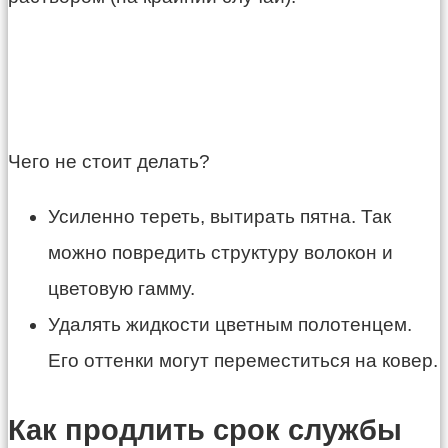
Чего не стоит делать?
Усиленно тереть, вытирать пятна. Так
можно повредить структуру волокон и
цветовую гамму.
Удалять жидкости цветным полотенцем.
Его оттенки могут переместиться на ковер.
Как продлить срок службы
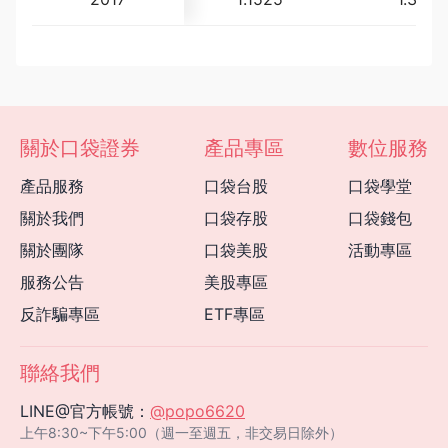
關於口袋證券
產品專區
數位服務
產品服務
口袋台股
口袋學堂
關於我們
口袋存股
口袋錢包
關於團隊
口袋美股
活動專區
服務公告
美股專區
反詐騙專區
ETF專區
聯絡我們
LINE@官方帳號：
@popo6620
上午8:30~下午5:00（週一至週五，非交易日除外）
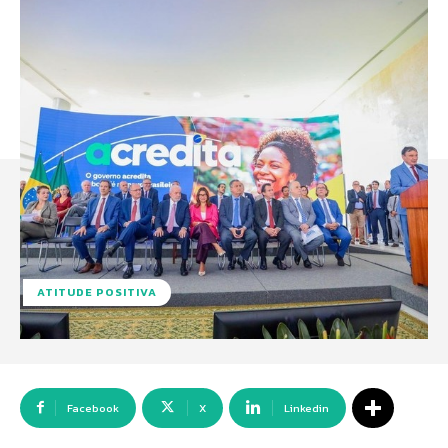
ATITUDE POSITIVA
Facebook
X
Linkedin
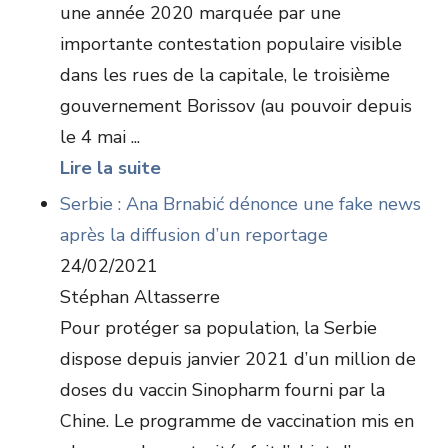
une année 2020 marquée par une
importante contestation populaire visible
dans les rues de la capitale, le troisième
gouvernement Borissov (au pouvoir depuis
le 4 mai ...
Lire la suite
Serbie : Ana Brnabić dénonce une fake news
après la diffusion d’un reportage
24/02/2021
Stéphan Altasserre
Pour protéger sa population, la Serbie
dispose depuis janvier 2021 d’un million de
doses du vaccin Sinopharm fourni par la
Chine. Le programme de vaccination mis en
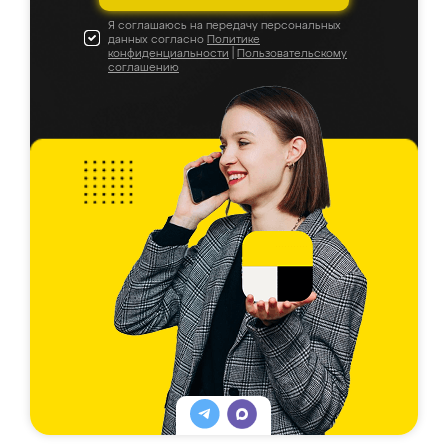
Я соглашаюсь на передачу персональных
данных согласно
Политике
конфиденциальности
|
Пользовательскому
соглашению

Work instruction:
Show the lines above that have the word "Serbie".

Completed exercise:
Serbie : Ana Brnabić dénonce une fake news
Pour protéger sa population, la Serbie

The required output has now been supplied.